> **TASK TO COMPLETE**:
Once the images are set aside, output the listing exactly as it stands.
───── STUDY MATERIAL
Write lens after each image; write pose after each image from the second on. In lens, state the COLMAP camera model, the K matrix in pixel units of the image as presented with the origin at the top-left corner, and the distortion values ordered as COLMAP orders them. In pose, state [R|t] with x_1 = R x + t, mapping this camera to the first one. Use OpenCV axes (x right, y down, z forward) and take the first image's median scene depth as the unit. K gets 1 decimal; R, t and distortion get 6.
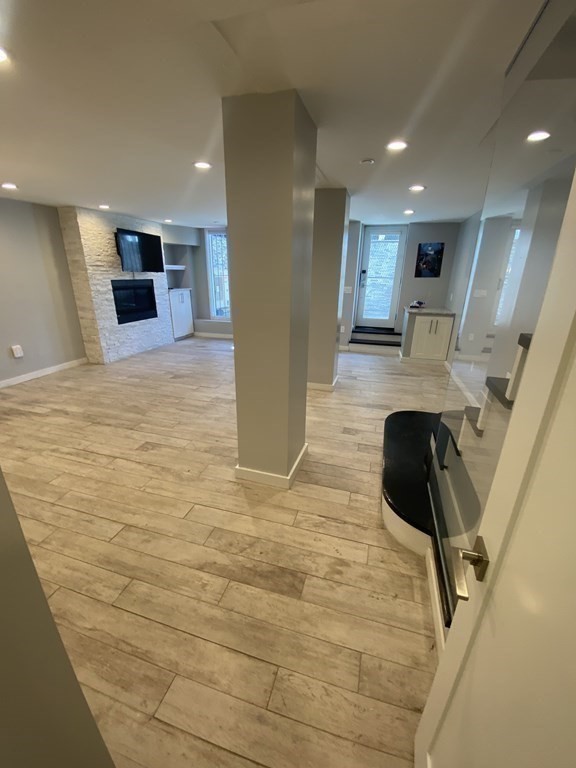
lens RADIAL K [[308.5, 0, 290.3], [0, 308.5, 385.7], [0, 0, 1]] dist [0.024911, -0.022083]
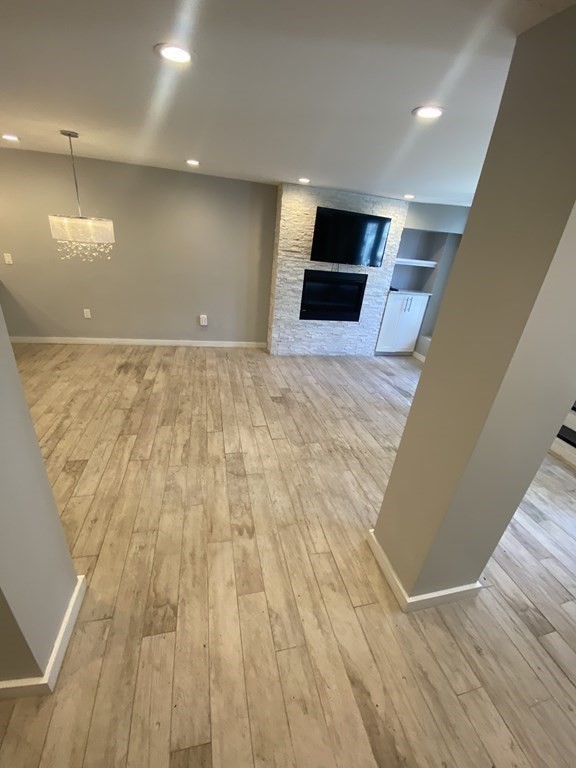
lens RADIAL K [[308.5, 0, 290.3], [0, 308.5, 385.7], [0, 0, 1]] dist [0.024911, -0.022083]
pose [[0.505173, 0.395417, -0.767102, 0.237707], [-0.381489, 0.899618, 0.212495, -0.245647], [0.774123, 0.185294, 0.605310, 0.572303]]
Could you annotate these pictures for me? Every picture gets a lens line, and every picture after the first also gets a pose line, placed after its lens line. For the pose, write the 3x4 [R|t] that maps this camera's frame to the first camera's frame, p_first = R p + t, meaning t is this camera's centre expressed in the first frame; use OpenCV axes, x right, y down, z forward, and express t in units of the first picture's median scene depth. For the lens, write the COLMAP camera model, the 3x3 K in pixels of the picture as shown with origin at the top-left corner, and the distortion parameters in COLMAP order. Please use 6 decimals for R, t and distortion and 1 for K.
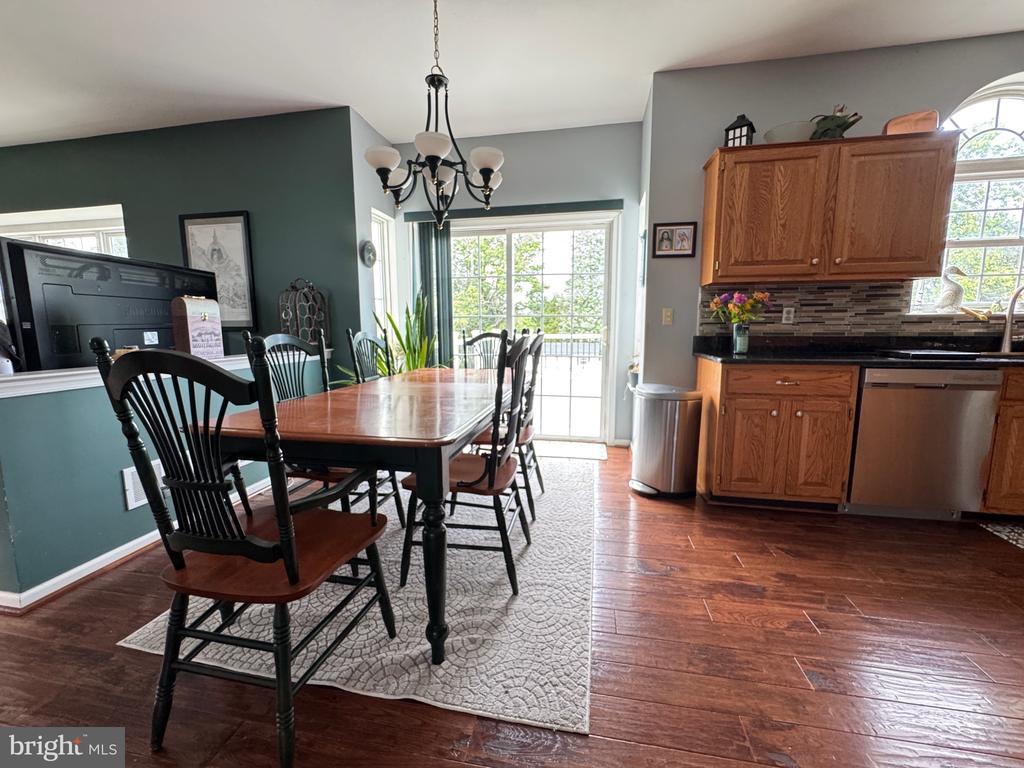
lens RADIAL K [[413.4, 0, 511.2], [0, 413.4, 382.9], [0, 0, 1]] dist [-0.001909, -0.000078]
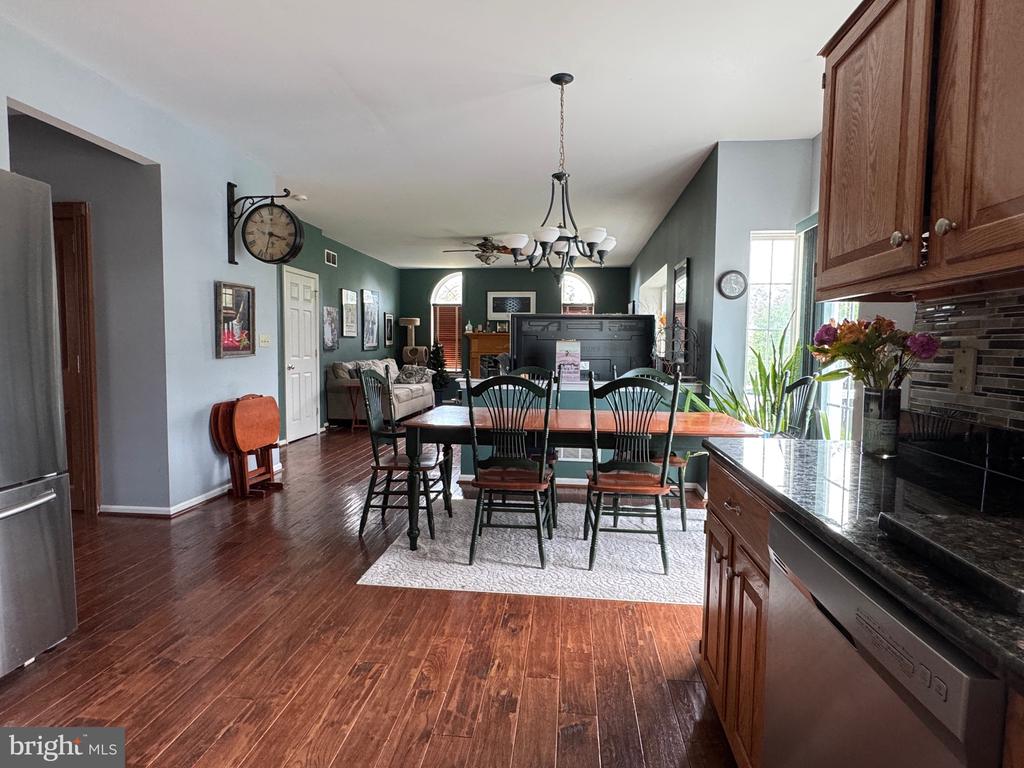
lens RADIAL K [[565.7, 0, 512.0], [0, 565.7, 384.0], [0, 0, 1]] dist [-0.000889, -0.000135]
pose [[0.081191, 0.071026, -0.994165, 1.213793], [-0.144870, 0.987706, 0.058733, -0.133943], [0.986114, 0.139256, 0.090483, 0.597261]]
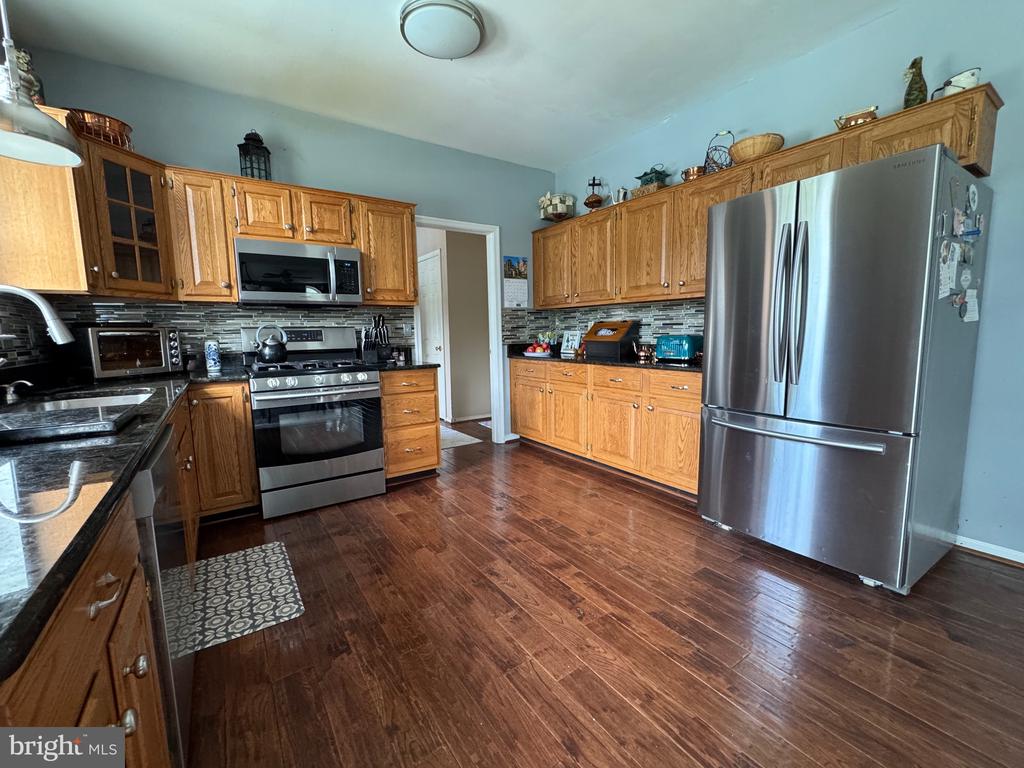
──────────
> **SOLUTION TO THIS EXERCISE**:
Write lens after each image; write pose after each image from the second on. In lens, state the COLMAP camera model, the K matrix in pixel units of the image as presented with the origin at the top-left corner, and the distortion values ordered as COLMAP orders them. In pose, state [R|t] with x_1 = R x + t, mapping this camera to the first one. Use OpenCV axes (x right, y down, z forward) and take the first image's median scene depth as the unit. K gets 1 decimal; R, t and distortion get 6.
lens RADIAL K [[308.5, 0, 290.3], [0, 308.5, 385.7], [0, 0, 1]] dist [0.024911, -0.022083]
lens RADIAL K [[308.5, 0, 290.3], [0, 308.5, 385.7], [0, 0, 1]] dist [0.024911, -0.022083]
pose [[0.505173, 0.395417, -0.767102, 0.237707], [-0.381489, 0.899618, 0.212495, -0.245647], [0.774123, 0.185294, 0.605310, 0.572303]]
Could you annotate these pictures for me? Every picture gets a lens line, and every picture after the first also gets a pose line, placed after its lens line. For the pose, write the 3x4 [R|t] that maps this camera's frame to the first camera's frame, p_first = R p + t, meaning t is this camera's centre expressed in the first frame; use OpenCV axes, x right, y down, z forward, and express t in units of the first picture's median scene depth. For the lens, write the COLMAP camera model, the 3x3 K in pixels of the picture as shown with origin at the top-left corner, and the distortion parameters in COLMAP order. Please use 6 decimals for R, t and distortion and 1 for K.
lens RADIAL K [[413.4, 0, 511.2], [0, 413.4, 382.9], [0, 0, 1]] dist [-0.001909, -0.000078]
lens RADIAL K [[565.7, 0, 512.0], [0, 565.7, 384.0], [0, 0, 1]] dist [-0.000889, -0.000135]
pose [[0.081191, 0.071026, -0.994165, 1.213793], [-0.144870, 0.987706, 0.058733, -0.133943], [0.986114, 0.139256, 0.090483, 0.597261]]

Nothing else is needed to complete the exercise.